Abstract

Objectives: Current guidelines advise a single biphasic shock followed by chest compressions; however, it is unclear if this applies to all waveforms and energy levels. We conducted a systematic review and meta-analysis of the literature to determine the comparative success rates for single-shock defibrillation across waveforms evaluated in out-of-hospital cardiac arrest patients presenting in Ventricular Fibrillation. Methods: A comprehensive search strategy was used across Embase, Medline, Cochrane libraries, dissertation abstracts and clinicaltrials.gov, and unpublished data was sought. Two investigators independently reviewed titles, abstracts and full texts in a hierarchical manner for study eligibility with a quadratic kappa score at each level. Two authors abstracted data independently, and the quality of the articles was assessed using the Jadad scale.

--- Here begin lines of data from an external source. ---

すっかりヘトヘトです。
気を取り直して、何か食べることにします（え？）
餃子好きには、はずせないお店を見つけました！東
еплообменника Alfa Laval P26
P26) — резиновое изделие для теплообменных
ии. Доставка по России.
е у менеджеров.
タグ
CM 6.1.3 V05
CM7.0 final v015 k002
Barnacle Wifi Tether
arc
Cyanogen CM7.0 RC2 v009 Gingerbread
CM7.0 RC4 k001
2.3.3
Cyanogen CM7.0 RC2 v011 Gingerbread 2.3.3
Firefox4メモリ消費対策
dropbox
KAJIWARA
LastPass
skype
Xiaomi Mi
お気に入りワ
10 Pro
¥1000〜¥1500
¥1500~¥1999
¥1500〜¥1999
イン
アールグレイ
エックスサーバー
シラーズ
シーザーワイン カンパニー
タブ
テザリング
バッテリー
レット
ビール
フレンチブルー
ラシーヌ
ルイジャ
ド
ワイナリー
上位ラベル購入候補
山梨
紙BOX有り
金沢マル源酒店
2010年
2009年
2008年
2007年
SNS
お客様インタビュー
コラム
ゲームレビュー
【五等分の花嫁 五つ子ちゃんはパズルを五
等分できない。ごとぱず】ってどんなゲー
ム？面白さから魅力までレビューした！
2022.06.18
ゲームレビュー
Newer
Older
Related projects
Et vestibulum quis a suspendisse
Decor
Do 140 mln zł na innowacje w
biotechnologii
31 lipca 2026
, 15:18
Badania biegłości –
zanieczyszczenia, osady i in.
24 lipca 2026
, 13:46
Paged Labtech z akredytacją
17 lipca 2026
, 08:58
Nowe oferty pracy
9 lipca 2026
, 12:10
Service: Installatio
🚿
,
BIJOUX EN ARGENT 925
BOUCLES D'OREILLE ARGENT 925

Outcomes were termination of fibrillation to any rhythm (TOF), return of organized rhythm (ROOR) and return of spontaneous circulation (ROSC). Results: A total of 3,281 potentially relevant citations were identified and of these 7 RCTs were selected with Kappa values of titles 0.53, abstract 0.71, and article 0.94. Mean quality scores varied from 1-2.5/3. First-biphasic shock success (pooled mean) for TOF were similar: Biphasic Truncated Exponential (BTE) 200J 90.5%, BTE 150J 89.9%, Rectilinear Biphasic (RLB) 120J 84.9% but were lower and divergent for both ROOR BTE 200J 43%, BTE 150J 38%, RLB 23% and ROSC; BTE 200J 39%, BTE 150J 78%, RLB 46%. Median time to first shock (min) varied across trials (5.1 BTE 200/150J, 10.4 RLB) and may contribute to observed differences. Conclusion: First shock success rates as measured by the industry standard of TOF do not significantly differ across biphasic waveforms and energy levels.